Diller Wants Fin-Syn

Apr 14, 2003  •  Post A Comment

LAS VEGAS-The Hollywood creative community’s campaign to preserve part of the TV networks’ schedules for independent production won a ringing endorsement at the National Association of Broadcasters convention here last week, at least from USA Interactive Chairman and CEO Barry Diller.
In fact, Mr. Diller used his keynote speech to urge adoption of new fin-syn rules and other regulatory restrictions to limit the power of broadcast and cable networks.
“The big bad truth is that … the Big 4 TV networks have in fact reconstituted themselves into the oligopoly that the FCC originally set out to curb back in the 1960s,” Mr. Diller said.
“The conventional wisdom is wrong. We need more regulation, not less.”

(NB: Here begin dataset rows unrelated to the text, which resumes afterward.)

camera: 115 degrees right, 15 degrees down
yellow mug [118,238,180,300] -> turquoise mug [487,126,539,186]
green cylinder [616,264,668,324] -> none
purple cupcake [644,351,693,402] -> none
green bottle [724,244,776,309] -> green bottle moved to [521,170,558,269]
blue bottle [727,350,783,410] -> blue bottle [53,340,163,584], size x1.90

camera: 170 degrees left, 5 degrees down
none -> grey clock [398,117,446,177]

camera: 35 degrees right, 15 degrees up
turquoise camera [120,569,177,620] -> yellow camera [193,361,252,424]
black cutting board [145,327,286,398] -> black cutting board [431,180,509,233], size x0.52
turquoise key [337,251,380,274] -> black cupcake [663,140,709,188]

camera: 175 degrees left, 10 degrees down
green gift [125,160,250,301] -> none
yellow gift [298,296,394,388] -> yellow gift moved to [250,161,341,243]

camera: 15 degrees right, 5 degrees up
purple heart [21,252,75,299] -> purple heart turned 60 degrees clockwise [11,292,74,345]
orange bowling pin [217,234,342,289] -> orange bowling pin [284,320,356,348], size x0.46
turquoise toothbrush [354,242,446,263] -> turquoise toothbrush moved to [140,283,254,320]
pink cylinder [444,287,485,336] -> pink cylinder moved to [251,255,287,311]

Under the fin-syn rules that used to be on the Federal Communications Commission’s books, networks were barred from acquiring interests in much of their prime-time programming. The rules were intended to protect independent producers.
The FCC threw the regulations out almost a decade ago on the argument that competition from cable networks would protect the programming marketplace.
Representatives of Hollywood’s creative community now want the FCC to resurrect at least part of the rules to bar networks from acquiring interests in all of the programs on their schedules.
In his speech, Mr. Diller said that since the original fin-syn rules were ejected, the major networks have beefed up their presence in the programming marketplace through ownership stakes in broadcast and cable networks, becoming “vertically integrated monoliths, acting with each other in their own horizontal keiretsu.”
Also in the interests of curbing network power, Mr. Diller advocated retention of the FCC rule that currently bars broadcasters from acquiring TV stations reaching more than 35 percent of the nation’s TV homes.
Mr. Diller also said the sense of public responsibility that once tempered the power of the major networks “simply doesn’t exist for these [new] vertically integrated giant media conglomerates, driven only to fit the next piece in their puzzle for world media dominance.”
In the wake of the speech, FCC Chairman Michael Powell said he doubted the agency would grant the creative community’s request to resolve the fin-syn issue in the agency’s ongoing proceeding on media ownership rules. But he also said the issues raised were “not trivial.”
Eddie Fritts, NAB president and CEO, said of Mr. Diller’s broadside on the networks, “I didn’t hear any action in there that I’m going to recommend to my board immediately.”
Ken Ferree, chief of the FCC Mass Media Bureau, said the agency will vote on whether to ax or relax its media ownership rules June 2 come hell or high water. “There will be no delay,” Mr. Ferree said.
As for technology news at the Las Vegas show, digital was the buzz as Disney chief Michael Eisner’s remarks outlined some of Disney’s initiatives in the space, including its plans to bring back high-definition carriage to Monday Night Football games this fall as part of the company’s ongoing transition to high definition.
Movie Beam
Disney also plans to test Movie Beam, a service through which leftover broadcast “bits” are used to download movies into set-top boxes.
On the equipment side, Sony announced customers for its long-awaited optical disc system, a camera system that allows users to record video onto a disc, one of the last steps in the transition to tapeless, all-digital news gathering.
Panasonic introduced a prototype for a similar camera system based on memory cards. The system will be available next year.
Thomson Grass Valley unveiled a digital replacement for mechanical video tape recorders called the M-Series iVDR.
Attendance at the NAB convention was estimated to be 89,000 at deadline last week, down from 92,356 last year, with much of the decline attributed to a dropoff in foreign attendance. Attendance is down dramatically from the convention’s record of 115,293 in 2000 during the height of the dot-com boom. “Considering the war and issues related to SARS, we are ecstatic with the turnout,” said Dennis Wharton, an NAB spokesman.
Daisy Whitney contributed to this report.